IIRC it was the olympics in Bejing that delayed the invasion, as the russians did not want to shit onto china’s porch for the whole world to see…
IMO …
What you are suggesting is that NATO goes on a more or less continuous high tempo exercise posture inside Ukraine. That is enormously expensive. It’s also unsustainable. Just like a real shooting war would be for NATO and has been, albeit more slowly, for the USA over the ~20 years of Iraq / Afghanistan.
However long NATO keeps this tiring charade going, Russia just waits until the public tires of paying for it and the allies cry “uncle” as their logistically inadequate forces chew through their back stock of spare parts & some kinds of ammo.

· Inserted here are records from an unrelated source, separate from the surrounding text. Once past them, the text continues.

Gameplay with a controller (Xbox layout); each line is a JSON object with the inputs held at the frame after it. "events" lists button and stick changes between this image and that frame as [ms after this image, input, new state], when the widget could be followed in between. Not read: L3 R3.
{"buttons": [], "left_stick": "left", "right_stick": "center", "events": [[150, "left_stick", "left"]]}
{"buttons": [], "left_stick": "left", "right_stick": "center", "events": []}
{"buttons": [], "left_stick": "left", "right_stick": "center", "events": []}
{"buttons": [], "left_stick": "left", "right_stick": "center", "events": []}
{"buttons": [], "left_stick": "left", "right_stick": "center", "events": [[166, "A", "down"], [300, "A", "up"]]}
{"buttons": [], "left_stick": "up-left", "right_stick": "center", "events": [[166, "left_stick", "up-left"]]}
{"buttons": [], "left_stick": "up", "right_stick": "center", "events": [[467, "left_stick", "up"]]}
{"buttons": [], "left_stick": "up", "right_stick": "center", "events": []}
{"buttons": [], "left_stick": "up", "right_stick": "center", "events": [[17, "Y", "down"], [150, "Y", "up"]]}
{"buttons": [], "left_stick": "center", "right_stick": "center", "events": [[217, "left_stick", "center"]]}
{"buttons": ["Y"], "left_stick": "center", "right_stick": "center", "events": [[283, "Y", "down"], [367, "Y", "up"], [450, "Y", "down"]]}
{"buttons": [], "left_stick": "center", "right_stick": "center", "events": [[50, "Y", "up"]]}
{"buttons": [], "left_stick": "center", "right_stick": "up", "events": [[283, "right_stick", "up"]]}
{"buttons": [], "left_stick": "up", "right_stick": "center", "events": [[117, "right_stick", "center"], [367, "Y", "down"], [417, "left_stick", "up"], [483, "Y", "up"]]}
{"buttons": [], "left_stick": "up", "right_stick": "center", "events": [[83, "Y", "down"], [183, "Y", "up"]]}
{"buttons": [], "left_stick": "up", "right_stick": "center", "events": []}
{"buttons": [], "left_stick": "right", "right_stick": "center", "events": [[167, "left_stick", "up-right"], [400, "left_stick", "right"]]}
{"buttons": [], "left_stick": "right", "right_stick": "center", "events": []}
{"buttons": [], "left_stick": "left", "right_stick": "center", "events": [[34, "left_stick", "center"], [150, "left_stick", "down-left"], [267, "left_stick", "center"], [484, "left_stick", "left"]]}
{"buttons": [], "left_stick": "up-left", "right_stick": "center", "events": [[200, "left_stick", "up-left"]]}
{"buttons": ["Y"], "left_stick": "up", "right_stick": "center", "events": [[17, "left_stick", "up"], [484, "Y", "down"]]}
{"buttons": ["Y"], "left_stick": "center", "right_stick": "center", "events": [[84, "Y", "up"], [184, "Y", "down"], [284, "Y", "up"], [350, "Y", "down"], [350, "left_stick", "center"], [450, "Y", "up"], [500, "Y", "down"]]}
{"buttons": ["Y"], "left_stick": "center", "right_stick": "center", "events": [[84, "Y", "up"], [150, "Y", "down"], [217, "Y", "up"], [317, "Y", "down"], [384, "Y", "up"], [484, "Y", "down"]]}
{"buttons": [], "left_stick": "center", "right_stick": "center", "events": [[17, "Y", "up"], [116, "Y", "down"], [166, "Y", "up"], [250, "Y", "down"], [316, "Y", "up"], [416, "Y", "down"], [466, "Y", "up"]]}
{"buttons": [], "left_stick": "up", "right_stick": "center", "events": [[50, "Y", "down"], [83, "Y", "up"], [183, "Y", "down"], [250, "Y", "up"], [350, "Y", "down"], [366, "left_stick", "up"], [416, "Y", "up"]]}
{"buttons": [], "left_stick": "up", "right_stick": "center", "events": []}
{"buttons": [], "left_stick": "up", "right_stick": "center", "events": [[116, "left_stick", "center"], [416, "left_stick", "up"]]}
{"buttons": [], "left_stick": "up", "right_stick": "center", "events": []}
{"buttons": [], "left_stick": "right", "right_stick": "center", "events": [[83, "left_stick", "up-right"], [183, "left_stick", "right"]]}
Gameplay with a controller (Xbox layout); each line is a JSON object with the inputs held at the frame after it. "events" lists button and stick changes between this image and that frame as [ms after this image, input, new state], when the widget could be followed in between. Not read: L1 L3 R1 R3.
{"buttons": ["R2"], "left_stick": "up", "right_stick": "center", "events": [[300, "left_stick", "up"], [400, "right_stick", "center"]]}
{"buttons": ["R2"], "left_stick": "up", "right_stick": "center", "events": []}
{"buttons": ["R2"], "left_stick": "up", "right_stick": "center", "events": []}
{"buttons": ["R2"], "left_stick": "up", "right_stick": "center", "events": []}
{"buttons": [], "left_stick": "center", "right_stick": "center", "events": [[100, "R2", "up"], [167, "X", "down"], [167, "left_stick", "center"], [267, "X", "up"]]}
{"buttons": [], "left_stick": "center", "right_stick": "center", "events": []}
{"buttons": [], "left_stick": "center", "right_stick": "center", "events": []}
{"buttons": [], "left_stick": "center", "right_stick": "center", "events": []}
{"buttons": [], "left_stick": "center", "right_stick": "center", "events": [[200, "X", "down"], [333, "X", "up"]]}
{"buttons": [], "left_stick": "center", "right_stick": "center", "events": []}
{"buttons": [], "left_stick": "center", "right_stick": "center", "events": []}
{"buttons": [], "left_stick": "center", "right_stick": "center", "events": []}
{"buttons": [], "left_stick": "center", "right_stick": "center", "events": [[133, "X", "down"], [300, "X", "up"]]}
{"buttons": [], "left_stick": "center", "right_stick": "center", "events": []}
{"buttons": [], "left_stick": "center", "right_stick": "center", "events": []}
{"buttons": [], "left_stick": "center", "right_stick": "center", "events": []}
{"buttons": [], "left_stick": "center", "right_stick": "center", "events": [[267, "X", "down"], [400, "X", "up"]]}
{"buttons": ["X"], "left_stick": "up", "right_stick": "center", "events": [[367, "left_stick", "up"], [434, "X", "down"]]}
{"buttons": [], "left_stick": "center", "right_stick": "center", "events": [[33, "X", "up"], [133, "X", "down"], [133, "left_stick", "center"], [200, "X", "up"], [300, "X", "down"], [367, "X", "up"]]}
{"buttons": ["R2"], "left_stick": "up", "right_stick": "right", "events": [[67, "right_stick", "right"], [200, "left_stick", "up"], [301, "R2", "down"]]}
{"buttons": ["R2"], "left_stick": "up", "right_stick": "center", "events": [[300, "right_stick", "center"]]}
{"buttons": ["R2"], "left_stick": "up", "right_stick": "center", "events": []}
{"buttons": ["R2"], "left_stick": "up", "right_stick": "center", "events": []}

Then they attack a tired and demoralized NATO with nothing left in the cupboard to give Ukraine.
Given the susceptibility of a sizeable fraction of the US’s (and NATO’s?) public to Russian propaganda, they will come away believing we totally provoked this stupid useless war once it does go hot.
Far better what we did than this exercise idea.
Better yet that US/NATO had reached agreement in principle ahead of the invasion to support Ukraine full-bore with large and lethal aid packages from the git-go. Of course given the widespread pessimism that the Ukrainian government would prove feckless and the Ukrainian military prove cowardly or useless, any pre-war commitment had to have a caveat: “If Ukraine lasts long enough to bother helping.”
I’ve studied a lot about the Pacific War in WWII, and things are never clearer than in hindsight.
The problem with most what if scenerios is that they require perfect knowledge of the real life outcome to know exactly what would be required to change the outcome to the desired solution, and things just aren’t the clear in real life.